RealTime, an easy newsreader with a few twists

At DemoFall, RealNetworks released the public beta of RealTime, a newsreader utility that displays headlines in a bar across the bottom of your Windows display. It also has a screensaver that's reminiscent of the old PointCast. (By the way, a new team has resurrected the PointCast name. Their project is still in development.)

RealTime is unlikely to win over tech-savvy news junkies who are already using onscreen widgets such as Yahoo Widgets to display feeds, nor is the RealTime Web site (which also displays personalized newsfeeds) a competitor to a strong modular home page such as NetVibes. However, compared to many newsreaders, RealTime is easy to use, and it has a few nice features. For example, when the RealTime app is running and you load a Web page, it will pop a window up if the site has RSS feeds and let you select a feed to subscribe to. Again, this isn't a radically new concept (some browsers have this feature built in), but RealTime has most other feed recognizers trumped on ease of use.
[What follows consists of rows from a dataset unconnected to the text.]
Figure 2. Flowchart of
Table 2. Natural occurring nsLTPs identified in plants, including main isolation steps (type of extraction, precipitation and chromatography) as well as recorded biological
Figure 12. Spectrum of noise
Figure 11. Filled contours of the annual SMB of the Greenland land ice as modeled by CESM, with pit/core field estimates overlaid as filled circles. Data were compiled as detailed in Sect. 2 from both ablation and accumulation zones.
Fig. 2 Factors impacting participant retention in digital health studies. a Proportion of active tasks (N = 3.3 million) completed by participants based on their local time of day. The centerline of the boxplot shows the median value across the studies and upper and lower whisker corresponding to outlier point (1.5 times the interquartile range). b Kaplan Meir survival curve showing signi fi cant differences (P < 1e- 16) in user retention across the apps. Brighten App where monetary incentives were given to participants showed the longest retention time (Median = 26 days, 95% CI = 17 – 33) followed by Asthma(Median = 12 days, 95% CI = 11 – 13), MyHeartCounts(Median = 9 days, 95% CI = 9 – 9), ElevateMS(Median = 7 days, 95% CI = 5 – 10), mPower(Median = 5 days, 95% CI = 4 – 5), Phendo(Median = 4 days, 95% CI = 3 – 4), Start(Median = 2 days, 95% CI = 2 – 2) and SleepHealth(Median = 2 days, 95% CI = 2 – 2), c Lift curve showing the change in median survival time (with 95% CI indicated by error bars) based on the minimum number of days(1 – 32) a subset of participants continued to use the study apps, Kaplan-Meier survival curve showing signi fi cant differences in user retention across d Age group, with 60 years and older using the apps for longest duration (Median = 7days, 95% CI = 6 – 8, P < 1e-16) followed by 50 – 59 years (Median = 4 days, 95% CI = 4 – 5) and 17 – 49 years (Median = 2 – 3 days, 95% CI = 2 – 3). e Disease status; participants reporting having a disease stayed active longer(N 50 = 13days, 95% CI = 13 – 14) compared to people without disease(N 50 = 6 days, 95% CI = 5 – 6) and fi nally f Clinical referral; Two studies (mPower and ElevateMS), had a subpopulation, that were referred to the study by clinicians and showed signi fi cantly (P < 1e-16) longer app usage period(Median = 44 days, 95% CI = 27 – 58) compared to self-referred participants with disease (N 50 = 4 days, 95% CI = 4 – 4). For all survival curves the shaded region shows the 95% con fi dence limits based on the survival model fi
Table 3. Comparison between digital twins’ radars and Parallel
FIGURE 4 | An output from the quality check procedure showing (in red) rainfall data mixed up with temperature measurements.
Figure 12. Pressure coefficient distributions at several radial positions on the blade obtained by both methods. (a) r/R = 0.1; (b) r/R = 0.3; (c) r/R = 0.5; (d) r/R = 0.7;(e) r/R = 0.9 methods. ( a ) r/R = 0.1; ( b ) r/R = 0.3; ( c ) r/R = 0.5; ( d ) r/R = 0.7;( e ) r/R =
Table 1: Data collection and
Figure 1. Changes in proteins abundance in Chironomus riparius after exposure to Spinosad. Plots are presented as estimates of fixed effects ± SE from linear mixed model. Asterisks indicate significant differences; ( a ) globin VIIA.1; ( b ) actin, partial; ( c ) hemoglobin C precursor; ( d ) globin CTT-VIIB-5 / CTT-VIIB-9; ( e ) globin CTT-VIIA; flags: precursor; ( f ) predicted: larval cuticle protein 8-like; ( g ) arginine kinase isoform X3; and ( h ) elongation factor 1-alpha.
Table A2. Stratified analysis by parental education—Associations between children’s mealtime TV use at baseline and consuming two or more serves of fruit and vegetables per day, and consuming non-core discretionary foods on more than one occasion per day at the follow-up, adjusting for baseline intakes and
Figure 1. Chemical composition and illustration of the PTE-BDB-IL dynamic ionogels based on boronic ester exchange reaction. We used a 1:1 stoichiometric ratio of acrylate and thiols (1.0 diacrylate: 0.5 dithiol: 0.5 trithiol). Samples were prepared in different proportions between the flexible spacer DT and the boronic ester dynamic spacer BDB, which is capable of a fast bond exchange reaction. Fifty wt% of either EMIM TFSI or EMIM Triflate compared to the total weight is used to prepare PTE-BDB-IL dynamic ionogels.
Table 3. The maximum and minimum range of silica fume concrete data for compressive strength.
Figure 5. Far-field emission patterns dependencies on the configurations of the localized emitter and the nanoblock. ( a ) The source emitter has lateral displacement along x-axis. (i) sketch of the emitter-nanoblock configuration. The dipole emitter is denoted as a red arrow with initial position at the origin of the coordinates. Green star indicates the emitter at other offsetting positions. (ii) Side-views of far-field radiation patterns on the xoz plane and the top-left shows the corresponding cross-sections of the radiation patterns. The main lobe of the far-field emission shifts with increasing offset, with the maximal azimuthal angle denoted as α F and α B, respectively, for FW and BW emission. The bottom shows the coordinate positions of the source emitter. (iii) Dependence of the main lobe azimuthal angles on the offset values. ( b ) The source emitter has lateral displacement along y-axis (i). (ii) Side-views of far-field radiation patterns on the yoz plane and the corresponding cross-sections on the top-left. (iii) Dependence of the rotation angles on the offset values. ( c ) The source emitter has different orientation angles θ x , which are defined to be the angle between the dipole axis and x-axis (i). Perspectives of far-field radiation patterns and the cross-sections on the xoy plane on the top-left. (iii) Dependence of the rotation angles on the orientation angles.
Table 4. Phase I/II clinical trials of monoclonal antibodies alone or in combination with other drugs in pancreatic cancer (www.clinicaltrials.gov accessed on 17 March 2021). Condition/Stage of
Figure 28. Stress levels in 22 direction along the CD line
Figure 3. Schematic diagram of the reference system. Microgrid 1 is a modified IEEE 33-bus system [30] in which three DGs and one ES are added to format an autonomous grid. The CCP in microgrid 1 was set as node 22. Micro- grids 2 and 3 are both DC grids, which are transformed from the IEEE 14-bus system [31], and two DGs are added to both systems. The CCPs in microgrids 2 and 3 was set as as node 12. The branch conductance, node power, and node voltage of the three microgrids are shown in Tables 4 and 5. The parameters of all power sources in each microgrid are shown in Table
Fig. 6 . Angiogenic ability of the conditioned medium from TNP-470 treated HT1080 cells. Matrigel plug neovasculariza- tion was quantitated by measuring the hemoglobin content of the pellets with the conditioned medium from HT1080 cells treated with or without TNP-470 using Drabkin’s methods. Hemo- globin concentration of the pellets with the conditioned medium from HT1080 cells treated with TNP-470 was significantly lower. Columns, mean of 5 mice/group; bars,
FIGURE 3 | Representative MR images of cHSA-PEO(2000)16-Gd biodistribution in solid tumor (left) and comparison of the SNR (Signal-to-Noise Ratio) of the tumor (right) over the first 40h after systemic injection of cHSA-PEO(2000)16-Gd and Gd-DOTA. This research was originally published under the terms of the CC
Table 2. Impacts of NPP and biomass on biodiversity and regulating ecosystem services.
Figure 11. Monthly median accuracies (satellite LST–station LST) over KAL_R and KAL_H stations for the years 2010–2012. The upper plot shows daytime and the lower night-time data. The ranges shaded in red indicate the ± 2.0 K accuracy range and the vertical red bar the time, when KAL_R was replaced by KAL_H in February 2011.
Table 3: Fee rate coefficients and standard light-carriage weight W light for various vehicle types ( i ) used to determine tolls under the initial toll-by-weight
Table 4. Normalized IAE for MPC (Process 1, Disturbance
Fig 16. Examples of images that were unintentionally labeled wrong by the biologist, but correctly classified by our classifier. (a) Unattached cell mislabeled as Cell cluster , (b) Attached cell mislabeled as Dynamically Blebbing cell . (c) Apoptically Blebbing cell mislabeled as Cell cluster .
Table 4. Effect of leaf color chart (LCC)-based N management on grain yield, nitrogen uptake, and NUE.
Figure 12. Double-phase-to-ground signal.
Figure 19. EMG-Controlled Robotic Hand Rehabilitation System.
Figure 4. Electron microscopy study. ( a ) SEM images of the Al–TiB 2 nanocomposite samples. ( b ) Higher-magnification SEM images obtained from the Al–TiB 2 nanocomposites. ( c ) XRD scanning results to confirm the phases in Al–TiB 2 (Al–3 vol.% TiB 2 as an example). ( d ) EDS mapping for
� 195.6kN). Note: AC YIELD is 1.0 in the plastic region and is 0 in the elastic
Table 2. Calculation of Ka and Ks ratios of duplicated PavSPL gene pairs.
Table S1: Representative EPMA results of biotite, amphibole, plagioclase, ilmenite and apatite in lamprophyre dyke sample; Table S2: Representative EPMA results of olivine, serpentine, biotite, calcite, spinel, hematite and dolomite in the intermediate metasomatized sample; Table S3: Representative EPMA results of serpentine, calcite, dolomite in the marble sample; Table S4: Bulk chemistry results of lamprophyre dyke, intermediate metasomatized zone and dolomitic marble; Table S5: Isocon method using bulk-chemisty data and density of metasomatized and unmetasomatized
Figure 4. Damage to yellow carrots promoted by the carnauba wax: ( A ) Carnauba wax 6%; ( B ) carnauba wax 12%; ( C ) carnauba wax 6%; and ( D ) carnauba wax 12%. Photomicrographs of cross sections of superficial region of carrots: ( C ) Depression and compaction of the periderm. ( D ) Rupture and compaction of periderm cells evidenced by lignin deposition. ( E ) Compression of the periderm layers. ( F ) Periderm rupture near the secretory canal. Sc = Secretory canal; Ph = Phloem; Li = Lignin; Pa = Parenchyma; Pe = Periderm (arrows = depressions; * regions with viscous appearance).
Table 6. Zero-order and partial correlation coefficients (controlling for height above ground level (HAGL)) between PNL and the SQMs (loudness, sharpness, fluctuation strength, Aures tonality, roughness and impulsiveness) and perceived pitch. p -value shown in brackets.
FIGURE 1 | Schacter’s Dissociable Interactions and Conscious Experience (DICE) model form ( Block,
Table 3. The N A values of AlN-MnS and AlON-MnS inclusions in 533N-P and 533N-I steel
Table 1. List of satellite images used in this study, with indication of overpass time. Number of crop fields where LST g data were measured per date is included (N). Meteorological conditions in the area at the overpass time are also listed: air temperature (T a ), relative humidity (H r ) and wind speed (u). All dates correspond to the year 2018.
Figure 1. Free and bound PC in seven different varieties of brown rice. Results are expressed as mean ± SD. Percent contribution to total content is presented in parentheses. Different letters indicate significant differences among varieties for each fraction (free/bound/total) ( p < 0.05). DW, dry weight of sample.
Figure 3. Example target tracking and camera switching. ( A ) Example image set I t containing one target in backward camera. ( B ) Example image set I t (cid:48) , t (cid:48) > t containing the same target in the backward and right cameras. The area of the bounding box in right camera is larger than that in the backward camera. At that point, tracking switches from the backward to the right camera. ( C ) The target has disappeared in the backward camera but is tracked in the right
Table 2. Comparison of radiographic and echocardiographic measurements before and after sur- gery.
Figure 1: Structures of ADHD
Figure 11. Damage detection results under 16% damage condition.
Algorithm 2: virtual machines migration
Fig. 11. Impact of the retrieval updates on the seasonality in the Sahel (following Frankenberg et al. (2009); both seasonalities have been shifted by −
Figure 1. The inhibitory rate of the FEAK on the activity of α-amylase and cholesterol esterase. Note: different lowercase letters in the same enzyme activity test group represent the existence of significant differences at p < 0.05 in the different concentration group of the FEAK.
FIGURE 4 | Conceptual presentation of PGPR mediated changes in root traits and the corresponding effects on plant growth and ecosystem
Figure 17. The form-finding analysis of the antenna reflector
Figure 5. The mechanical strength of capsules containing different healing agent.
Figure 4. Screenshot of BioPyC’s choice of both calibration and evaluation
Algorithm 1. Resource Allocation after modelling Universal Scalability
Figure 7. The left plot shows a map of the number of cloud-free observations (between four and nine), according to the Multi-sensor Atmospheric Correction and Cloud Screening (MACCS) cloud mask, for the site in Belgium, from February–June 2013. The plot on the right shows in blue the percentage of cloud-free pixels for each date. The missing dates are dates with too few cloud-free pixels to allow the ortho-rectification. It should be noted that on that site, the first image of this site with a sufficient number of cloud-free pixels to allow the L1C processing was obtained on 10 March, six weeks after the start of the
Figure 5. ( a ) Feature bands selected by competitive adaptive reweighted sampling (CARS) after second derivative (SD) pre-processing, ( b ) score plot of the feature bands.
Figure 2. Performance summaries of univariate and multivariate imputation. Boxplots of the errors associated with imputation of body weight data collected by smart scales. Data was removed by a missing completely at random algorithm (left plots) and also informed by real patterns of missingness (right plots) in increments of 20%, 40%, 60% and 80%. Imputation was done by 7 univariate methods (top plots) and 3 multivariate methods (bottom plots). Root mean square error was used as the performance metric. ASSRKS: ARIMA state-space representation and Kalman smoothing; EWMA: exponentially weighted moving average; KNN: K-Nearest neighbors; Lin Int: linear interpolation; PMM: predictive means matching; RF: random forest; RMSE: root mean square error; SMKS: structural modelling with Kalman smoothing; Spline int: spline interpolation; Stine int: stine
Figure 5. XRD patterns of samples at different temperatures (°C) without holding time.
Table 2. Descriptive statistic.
Compared to many always-on news tickers, the RealTime display is fairly unobtrusive. Headlines fade in and out, which is less distracting than scrolling. However, since the ticker just displays one headline at a time, if you're not looking at it all the time, you're going to miss a lot of stories. There are other solutions that can keep you informed without making your eyes bleed: for example, my favorite always-on feed readers are AlertBear (for computers with limited screen real estate), and Yahoo Widgets if you have a giant monitor with excess pixels.

The RealTime ticker has some other features, though. It will also display local weather. It looks like it's supposed to display stock quotes too, but I couldn't get my beta version to show that data. You can hide the ticker if you like, and you'll still get RSS alert windows on applicable Web pages.

The product has a screensaver that displays headlines and images. It looks good, although just as with the old PointCast, I don't quite get the attraction of having an information display that's designed to turn on precisely when you are not using your computer. RealTime's screensaver is a bonus, though, not a central feature of the product.